Carotenoids derivatives and polyphenols protect keratinocytes from UV-B induced damage
Glenda Calniquer, Yoav Sharoni, Yossi Levy
Exposure to sun radiation is the main cause of skin damage: erythema (skin inflammation), premature
skin aging, DNA damage, cell death and skin cancer. Sunscreens are used during vacation related sun
exposure to prevent skin damage. However, exposure during vacation accounts only for about 1/3 of
sun exposure within a year. Thus, using oral administration of protective compounds which will
protect skin cells from within can be an additional defending measure. Indeed, human intervention
studies have shown that the mixture of various dietary derived active components protects from UVinduced erythema formation. The goal of this study is to create an in-vitro system that will allow us
to identify specific dietary ingredients that protect the skin from UV-induced damage and to study
their mechanism of action.
We used UVB radiation (wavelength 290-320nm) which has a shorter wavelength than UVA (320400nm), and therefore is absorbed by the outer skin layers (epidermis). Keratinocytes are the most
common type of skin cells in the epidermis and thus, the study will focus on these cells. Previous
studies have shown that reactive oxygen species (ROS) are involved in damage caused by UVB and
antioxidants such as carotenoids and polyphenols protect against UV-induced damage. Previous
studies from our laboratory have shown that effects of carotenoids are mediated by their aldehyde
derivatives. These derivatives can be formed in the body as a result of a spontaneous chemical
cleavage or by enzymatic cleavage. Thus, we will focus on these derivatives.
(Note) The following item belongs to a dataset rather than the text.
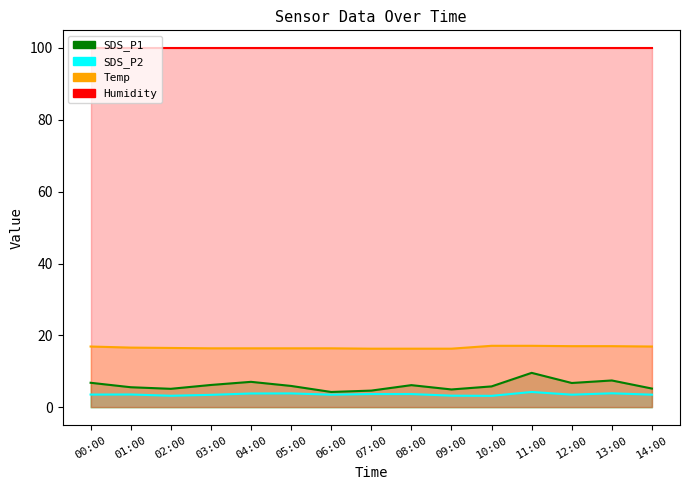

True or false: SDS_P1 and Temp cross at least once.

False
HaCaT cells (human keratinocytes), were irradiated with UVB after overnight incubation with
carotenoids, carotenoid derivatives and polyphenols. UV-induced damage and the possible protection
were analyzed by measuring cell death (reduction in cell number by crystal violet staining) and
activation of apoptosis (PARP and caspase-3 cleavage by Western blotting). Preliminary results show
UV-induced cell death which was reduced by about 40% by treatment with the polyphenol curcumin.
The carotenoid derivatives, diapocarotene-6-14'-dial (6,14’) reduced the UV-induced cleavage of
PARP and caspase-3.
UV radiation is known to activate the NFkB transcription system, which leads to apoptosis.
Inhibition of the TNFα-induced NFkB by carotenoids derivative have been previously shown in our
laboratory and cucrcumin is also known to inhibit this pathway. Thus, we hypothesized that the
inhibition of the NFkB pathway can partially explain the protection from UV-induced apoptosis.
Indeed, UVB induced activation of NFkB transcription system, measured by a reporter gene assay,
was inhibited by the dietary compounds.
Future research will concentrate on exploring whether there is a combination of carotenoids and/or
polyphenols which demonstrate a synergistic activity. This will allow us to use lower concentrations
of the protective ingredients which are closer to the concentrations found in the blood. In addition we
will check whether these ingredients protect also against UVA-induced damage.